Could you print the listing again exactly, omitting the pictures?

PROVIDED MATERIAL.
+ + +
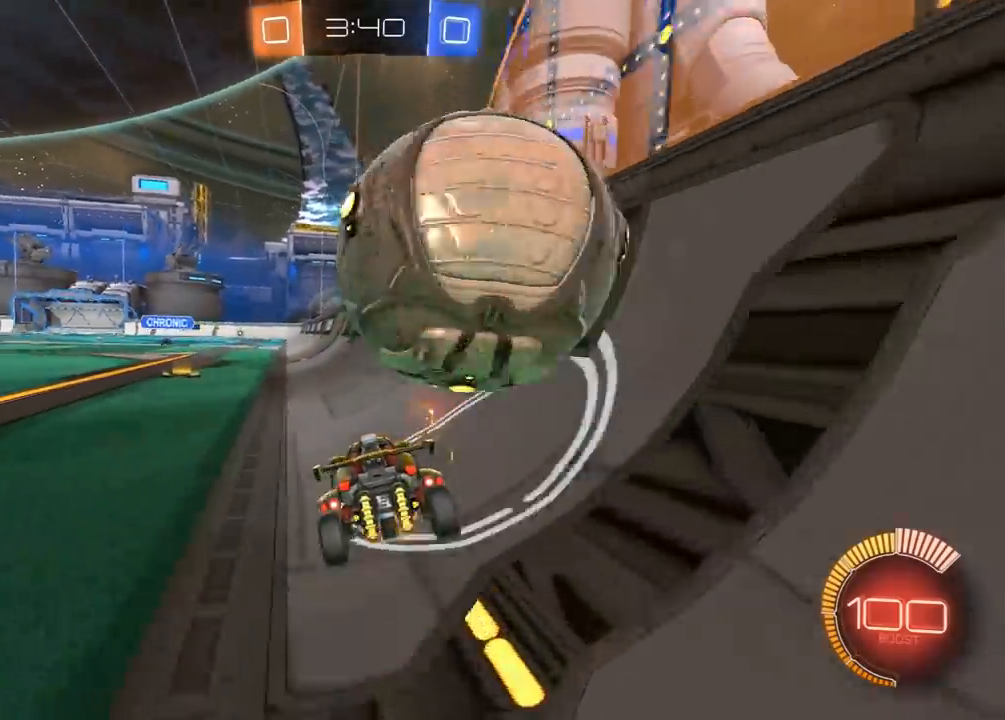
{"buttons": [], "left_stick": "center", "right_stick": "center", "events": [[50, "R2", "down"], [200, "R2", "up"], [283, "R2", "down"], [367, "R2", "up"]]}
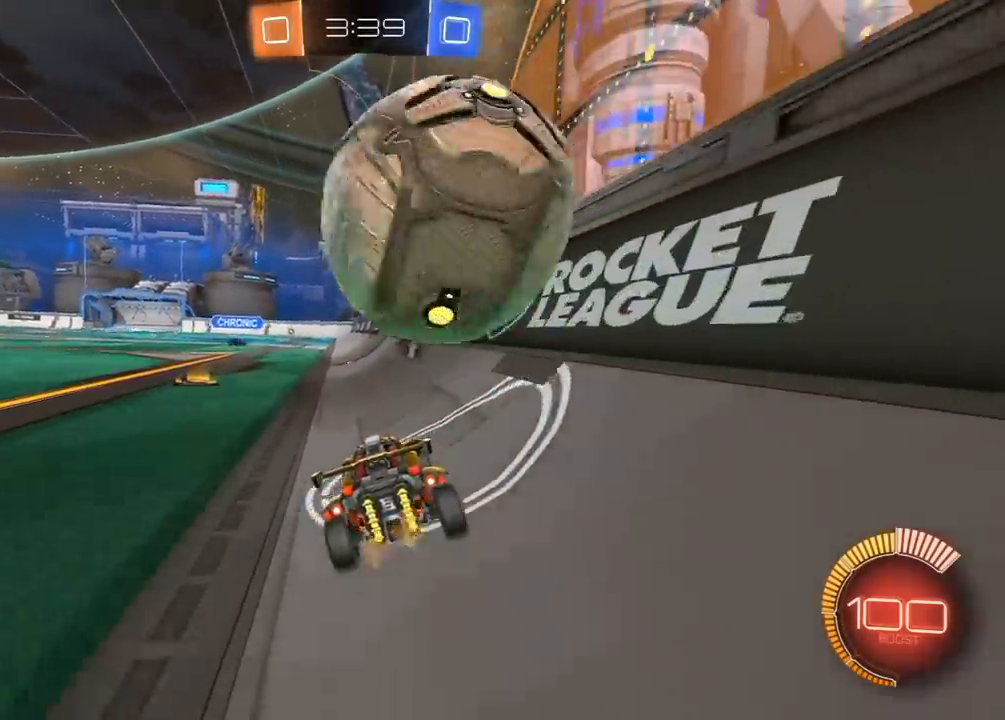
{"buttons": ["R2"], "left_stick": "center", "right_stick": "center", "events": [[33, "R2", "down"]]}
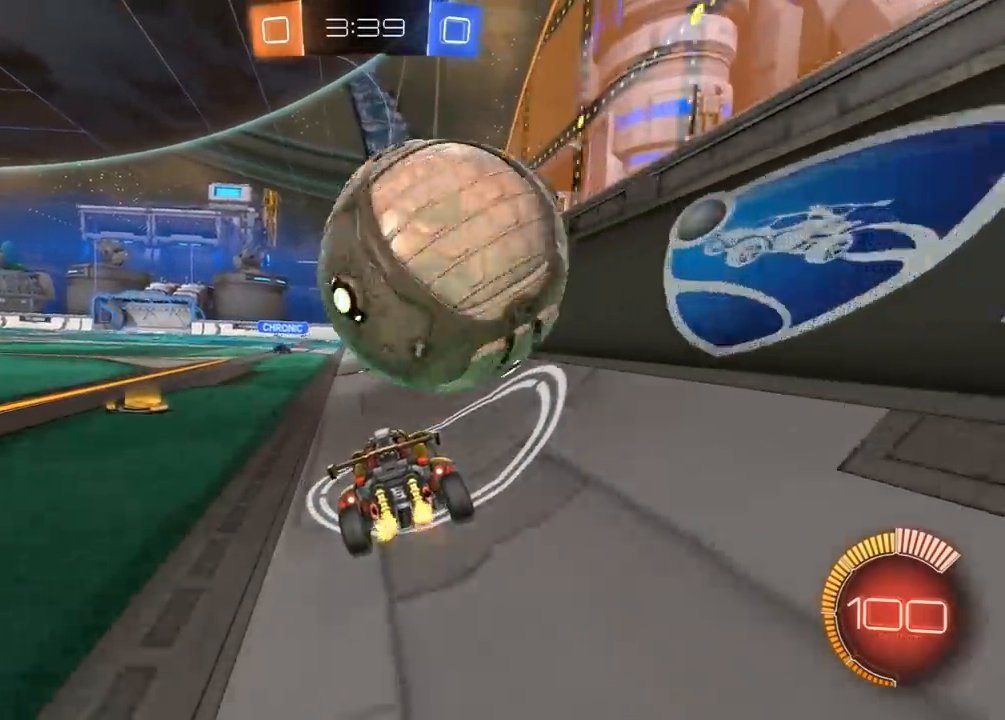
{"buttons": [], "left_stick": "center", "right_stick": "center", "events": [[133, "R2", "up"], [233, "L2", "down"], [350, "L2", "up"], [367, "R2", "down"], [450, "R2", "up"]]}
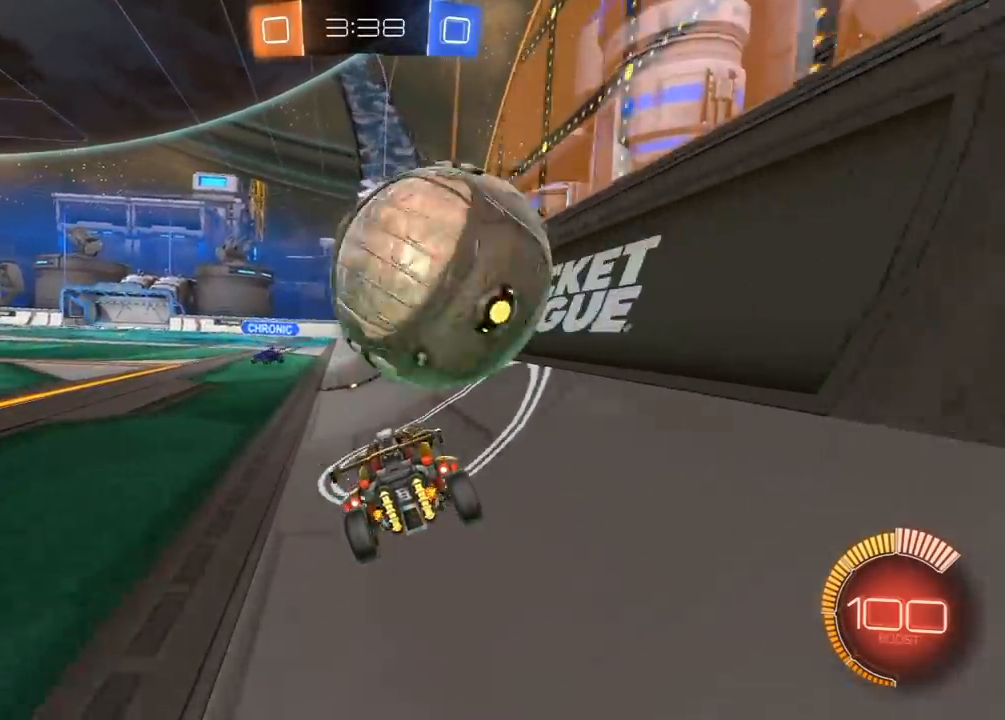
{"buttons": ["R2"], "left_stick": "right", "right_stick": "center", "events": [[183, "R2", "down"], [333, "R2", "up"], [500, "R2", "down"], [500, "left_stick", "right"]]}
+ + +
RESPONSE.
{"buttons": [], "left_stick": "center", "right_stick": "center", "events": [[50, "R2", "down"], [200, "R2", "up"], [283, "R2", "down"], [367, "R2", "up"]]}
{"buttons": ["R2"], "left_stick": "center", "right_stick": "center", "events": [[33, "R2", "down"]]}
{"buttons": [], "left_stick": "center", "right_stick": "center", "events": [[133, "R2", "up"], [233, "L2", "down"], [350, "L2", "up"], [367, "R2", "down"], [450, "R2", "up"]]}
{"buttons": ["R2"], "left_stick": "right", "right_stick": "center", "events": [[183, "R2", "down"], [333, "R2", "up"], [500, "R2", "down"], [500, "left_stick", "right"]]}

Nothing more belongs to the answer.